Avanti Markets, which owns snack and drink vendor machines across the USA, has suffered a data security breach. The company has admitted that hackers might have compromised not only customers’ credit card accounts, but also the physical biometrics associated with those accounts.
A security researcher has characterised this hack as a classic case of an Internet of Things (IoT) threat where a network-controlled device maintained by a third party was not properly patched, audited or controlled.
Michael Patterson, CEO of Plixer said, “Vending machines have been vulnerable to hacking and thefts since the day they were brought to market. However, with IoT technology, the stakes are much higher now. The villains behind these infections aren’t interested in stealing the refreshments inside the machine rather, they have their eyes on a much bigger prize: Personally Identifiable Information (PII) including one-of-a-kind fingerprints that can be resold on the dark web.
“This is an example of why organisations must begin to follow a least privilege model when deploying IoT devices.
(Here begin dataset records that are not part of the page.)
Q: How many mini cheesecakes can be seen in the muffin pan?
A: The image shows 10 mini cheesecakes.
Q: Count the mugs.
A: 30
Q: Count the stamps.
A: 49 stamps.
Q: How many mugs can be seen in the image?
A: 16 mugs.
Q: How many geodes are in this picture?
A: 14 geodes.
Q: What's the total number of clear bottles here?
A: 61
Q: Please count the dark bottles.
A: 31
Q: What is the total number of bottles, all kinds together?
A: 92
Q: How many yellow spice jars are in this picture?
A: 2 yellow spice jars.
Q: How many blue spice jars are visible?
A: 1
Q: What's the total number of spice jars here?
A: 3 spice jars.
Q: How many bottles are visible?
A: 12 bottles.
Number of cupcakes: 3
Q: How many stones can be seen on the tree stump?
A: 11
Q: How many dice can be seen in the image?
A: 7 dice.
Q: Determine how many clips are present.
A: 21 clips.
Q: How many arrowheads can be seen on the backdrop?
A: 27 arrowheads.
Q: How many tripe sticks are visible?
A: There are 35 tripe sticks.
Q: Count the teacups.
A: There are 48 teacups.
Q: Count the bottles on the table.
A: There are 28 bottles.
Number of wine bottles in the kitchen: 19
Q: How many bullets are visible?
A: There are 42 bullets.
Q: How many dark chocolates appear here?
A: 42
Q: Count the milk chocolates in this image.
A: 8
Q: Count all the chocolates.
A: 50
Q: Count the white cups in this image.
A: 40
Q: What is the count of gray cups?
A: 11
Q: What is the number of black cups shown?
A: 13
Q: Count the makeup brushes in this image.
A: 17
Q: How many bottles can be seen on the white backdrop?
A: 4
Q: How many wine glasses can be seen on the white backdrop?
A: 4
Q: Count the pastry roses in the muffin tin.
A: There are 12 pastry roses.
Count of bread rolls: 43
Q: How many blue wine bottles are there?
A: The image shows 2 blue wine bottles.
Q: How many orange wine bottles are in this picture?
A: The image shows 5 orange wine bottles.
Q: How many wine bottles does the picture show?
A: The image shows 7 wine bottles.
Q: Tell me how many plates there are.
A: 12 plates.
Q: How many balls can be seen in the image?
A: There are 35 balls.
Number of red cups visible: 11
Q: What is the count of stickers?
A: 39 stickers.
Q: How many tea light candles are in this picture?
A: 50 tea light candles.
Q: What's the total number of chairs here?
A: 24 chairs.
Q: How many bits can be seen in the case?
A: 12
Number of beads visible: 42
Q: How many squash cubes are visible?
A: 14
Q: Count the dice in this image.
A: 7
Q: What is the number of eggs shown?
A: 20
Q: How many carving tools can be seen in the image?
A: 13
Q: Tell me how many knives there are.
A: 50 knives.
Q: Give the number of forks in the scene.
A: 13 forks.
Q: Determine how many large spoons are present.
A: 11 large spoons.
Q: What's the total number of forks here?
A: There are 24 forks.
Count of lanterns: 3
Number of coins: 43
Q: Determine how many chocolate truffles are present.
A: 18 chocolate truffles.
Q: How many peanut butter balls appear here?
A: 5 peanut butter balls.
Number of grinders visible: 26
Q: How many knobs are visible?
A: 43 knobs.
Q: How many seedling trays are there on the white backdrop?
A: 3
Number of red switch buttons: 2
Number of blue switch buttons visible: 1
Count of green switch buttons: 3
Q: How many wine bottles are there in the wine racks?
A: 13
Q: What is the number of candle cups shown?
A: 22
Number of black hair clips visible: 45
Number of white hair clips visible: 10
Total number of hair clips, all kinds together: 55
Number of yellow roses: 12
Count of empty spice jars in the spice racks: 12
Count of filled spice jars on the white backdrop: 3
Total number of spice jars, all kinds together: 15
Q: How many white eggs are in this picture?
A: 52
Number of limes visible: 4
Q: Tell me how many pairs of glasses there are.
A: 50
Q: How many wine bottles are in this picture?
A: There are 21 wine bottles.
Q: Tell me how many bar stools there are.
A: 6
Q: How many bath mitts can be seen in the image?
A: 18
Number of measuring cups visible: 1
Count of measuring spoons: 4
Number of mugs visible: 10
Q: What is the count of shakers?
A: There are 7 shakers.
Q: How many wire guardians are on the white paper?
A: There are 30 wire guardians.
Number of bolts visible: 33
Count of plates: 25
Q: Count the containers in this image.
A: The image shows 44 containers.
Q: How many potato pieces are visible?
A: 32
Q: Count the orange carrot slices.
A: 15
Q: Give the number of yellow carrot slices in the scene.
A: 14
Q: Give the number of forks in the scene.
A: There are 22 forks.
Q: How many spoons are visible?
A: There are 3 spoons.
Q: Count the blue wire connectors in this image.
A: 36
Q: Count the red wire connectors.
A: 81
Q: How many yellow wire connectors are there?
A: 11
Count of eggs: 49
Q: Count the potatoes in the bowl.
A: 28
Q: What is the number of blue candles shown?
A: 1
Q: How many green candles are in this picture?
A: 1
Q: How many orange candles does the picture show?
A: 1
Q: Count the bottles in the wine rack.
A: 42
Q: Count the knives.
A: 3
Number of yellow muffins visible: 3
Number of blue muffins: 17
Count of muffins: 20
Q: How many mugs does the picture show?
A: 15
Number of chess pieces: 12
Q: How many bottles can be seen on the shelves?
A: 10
IP addresses should be defined, along with layer 4 protocols and application traffic profiles that IoT devices use to perform their defined task.”
Patterson continued, “With this knowledge, Network Traffic Analytics technologies can be leveraged to monitor traffic to and from IoT devices and alert if they send or receive any traffic that falls outside the least privilege policy.
Even a single packet of traffic that falls outside the least privilege model should be reported, investigated, and remediated immediately.”